Résumé: Un étrange escalier a fait son apparition dans le jardin derrière la maison de Jade. Il est fait de solide pierre blanche et s'élève à des kilomètres au-dessus de la canopée.
Armée de courage, la jeune femme finit par entreprendre son ascension avec l'intention de découvrir ce qui se trouve là-haut. Arrivée très haut au-dessus du sol, elle fait la rencontre d'une curieuse créature féline qui va l'accompagner dans la visite de ses souvenirs d'enfance et l'aider à mettre le doigt sur ce qui l'empêche d'avancer.
Avec Stuck in Retrograde, l'autrice se livre à l'introspection et aborde le sujet difficile mais important des violences intra-familiales.
L
e quotidien de Jade, banlieusarde lambda, est bousculé par l'apparition mystérieuse derrière son jardin d'un grand escalier en pierres blanches. Les enfants de son quartier passent souvent devant celui-ci et s'en amusent en se lançant des défis. Après avoir les avoir observés, la jeune femme décide de tenter l'aventure et de le gravir à son tour. Plus elle avance, plus l'ensemble de marches semble interminable. Subitement, une créature féline flottante surgit et se tient à ses côtés. Cette apparition va révéler à Jade la vraie nature de ce périple.
Jade Zhang offre un récit introspectif et personnel des violences intra-familiales dont elle a été victime enfant et adolescente. Pour ce faire, elle n'opte pas pour un documentaire ou un récit biographique classique, mais pour une histoire qui bascule dans le conte fantastique empreint d'un certain onirisme.

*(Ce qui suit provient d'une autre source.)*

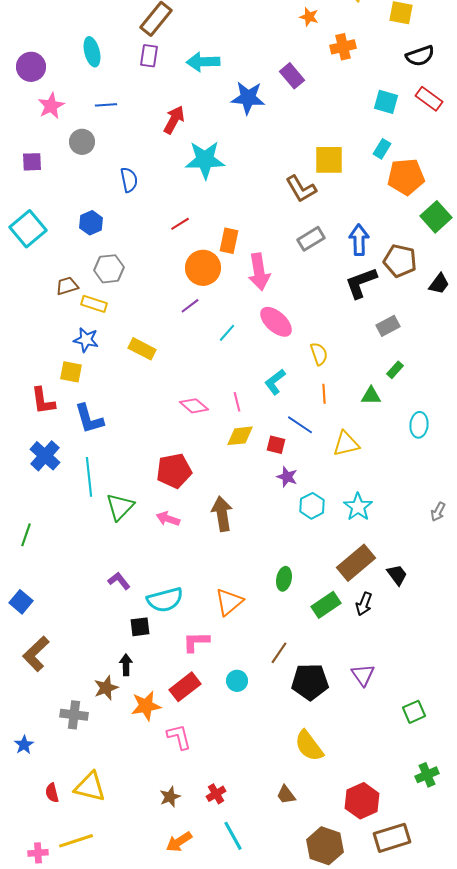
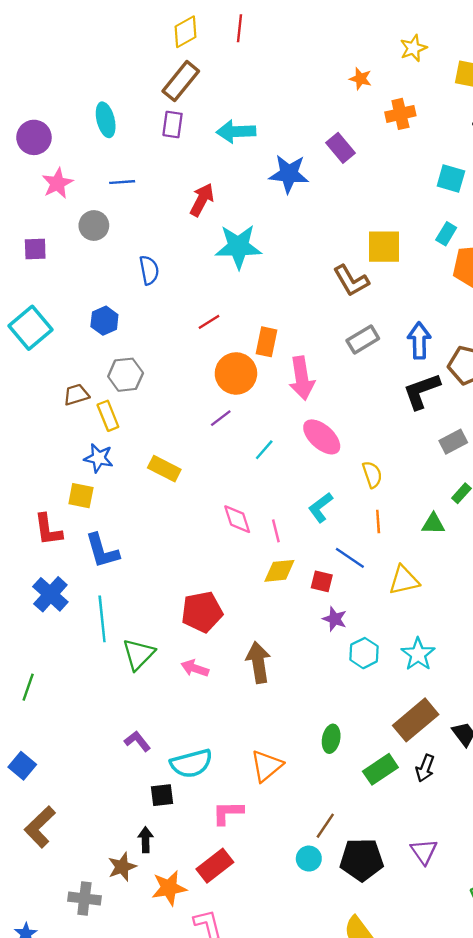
yellow rectangle: (94, 304) -> (108, 416), turned 50
pink diamond: (194, 406) -> (237, 519), moved, turned 32
cyan circle: (237, 681) -> (309, 859), moved

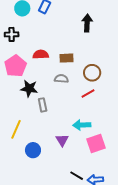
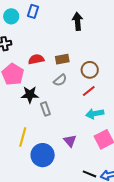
gray semicircle: (61, 79) -> (60, 80), turned 144
cyan arrow: (82, 125) -> (95, 114), moved
blue circle: (33, 150) -> (43, 155), size x1.5

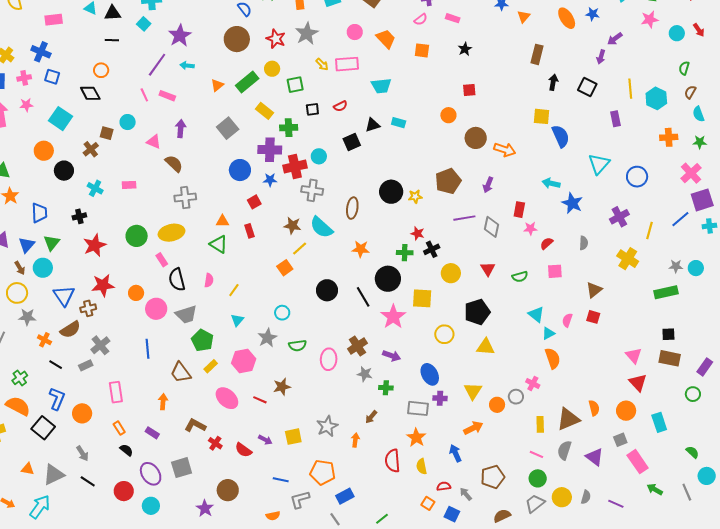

La scénariste reprend une idée du romancier Dino Buzzati, dans Le rêve de l'escalier ; ce dernier y invite le lecteur à descendre (ici à monter) dans les profondeurs ténébreuses de l’inconscient humain, cassant au passage la symbolique freudienne traditionnelle. L'objet devient une sorte de labyrinthe longiligne où les pièces apparaissent sur les côtés, dans l'espace, au fur et à mesure de l’élévation. Le compagnon de route, le "Chat", n'est pas non plus le fruit du hasard. En effet, cet animal gracieux, inquiétant, insaisissable, effrayant ou fascinant (ce dernier point est renforcé par son design flottant et désincarné), est le compagnon familier du monde de nos rêves en psychanalyse.

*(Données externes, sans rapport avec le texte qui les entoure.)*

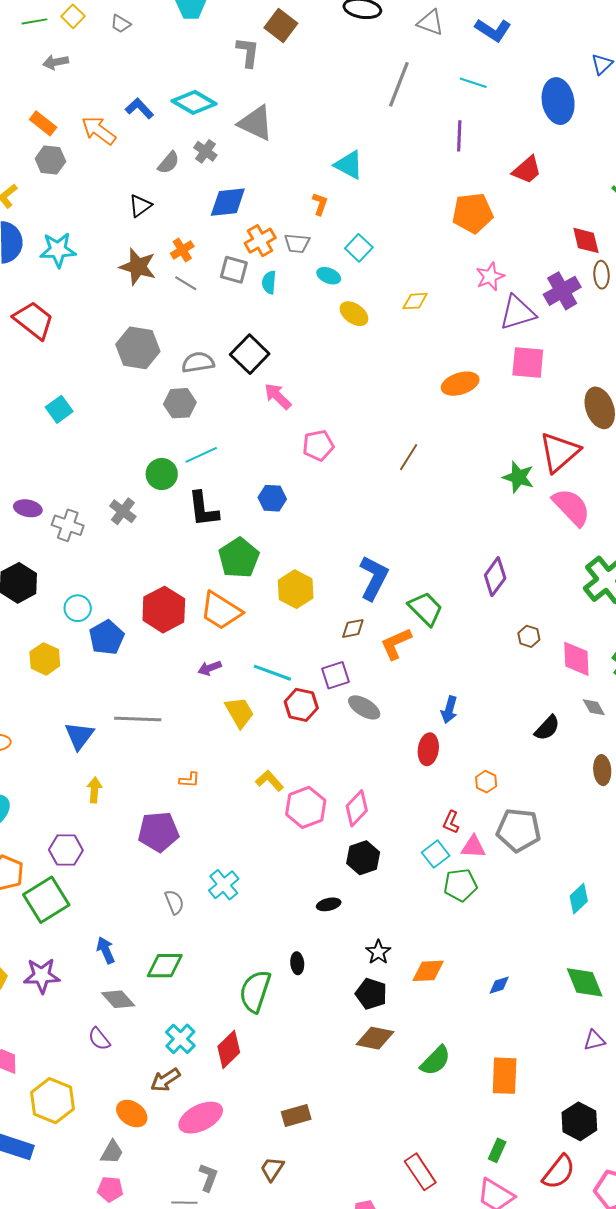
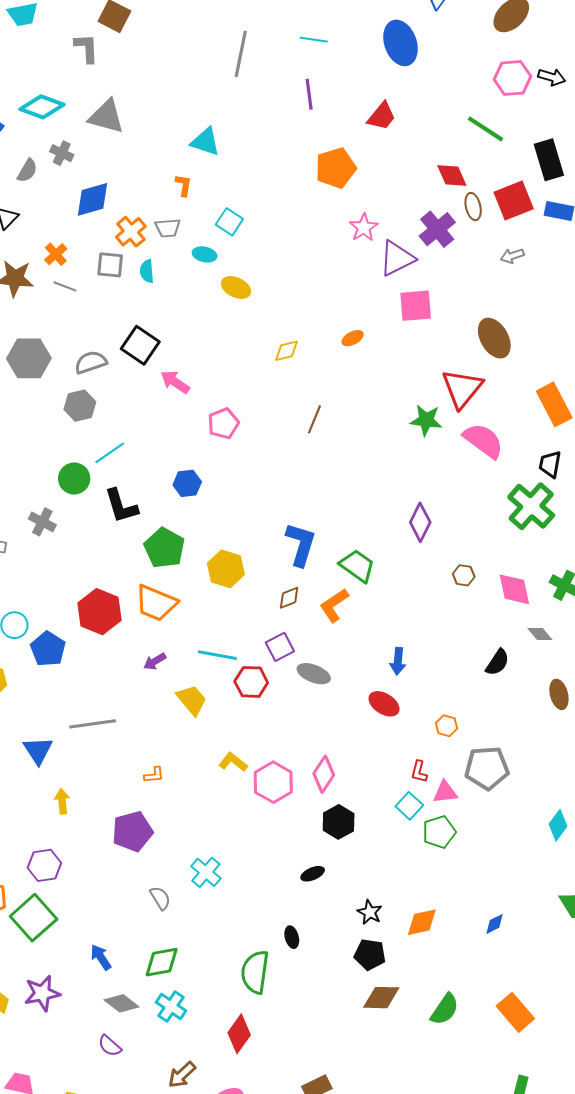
yellow diamond: (415, 301) -> (287, 351), moved
orange ellipse: (460, 384) -> (353, 338), size x0.6
red ellipse: (428, 749) -> (384, 704), turned -56
cyan cross: (180, 1039) -> (171, 1006), moved
orange rectangle: (505, 1076) -> (515, 1012), turned -33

Symbole de dualité, par essence, la nature de ce félidé est double, ambivalente, tout en étant le support révélateur de nombre de nos émotions. Cette approche prime souvent dans les songes. Et c'est bien le cas du protagoniste entouré de mystère, mais qui, tel Virgile accompagnant Dante, sait être un guide efficient et discret. Restant énigmatique, il permet surtout à Jade de faire son chemin. Celui-ci n'est pas chronologique et joue sur les associations d'évènements et les levers de voiles, forçant les bédéphiles à suivre et à terminer eux-mêmes certaines scènes. Ce procédé, immersif, crée un début d'angoisse pour les plus sensibles, ne laissant personne indifférent en tout cas. C'est l'une des réussites de ce titre : faire ressentir une forte tension à celui ou celle qui le tient dans ses mains. L'album n'en devient que plus fort, plus percutant par rapport à son thème. D'ailleurs, un dossier pédagogique complète l'histoire. Il revient sur la typologie des différentes maltraitances, avec des chiffres récents pour appuyer l'importance de celles-ci. Enfin, deux associations d'aide aux victimes sont présentées.
Graphiquement, l'autrice a opté pour un assemblage de styles qui constitue l'ambiance à la fois intimiste et onirique de son récit. Le trait réaliste au début de l’album, correspondant au quotidien de son personnage, évolue pour se faire aérien, léger, déstructuré, à l'image du chat qui l'accompagne. Il en est de même pour la composition des planches. Certaines reprennent une composition assez classique, puis tout à coup l'artiste surprend les lecteurs par des doubles pages générant un effet de vertige avec un jeu subtil de perspective et l'insertion de cases pour créer la tension dramatique. Les décors y sont représentés de façon cauchemardesque tels ceux de la série d'animation Beetlejuice. Les choix de colorisation, avec l'utilisation massive d'un dégradé de bleu aquarelle et une légère touche de doré, renforcent l'ambiance de ce récit.
L'escalier des souvenirs est une histoire trop souvent vécue par des enfants et des jeunes victimes, comme Jade Zhang. Celle-ci a trouvé la force et le courage de la mettre en album, avec une délicatesse et une once de douceur surprenantes et appréciables, qui permettent d'aborder ce sujet en évitant le pathos et les clichés.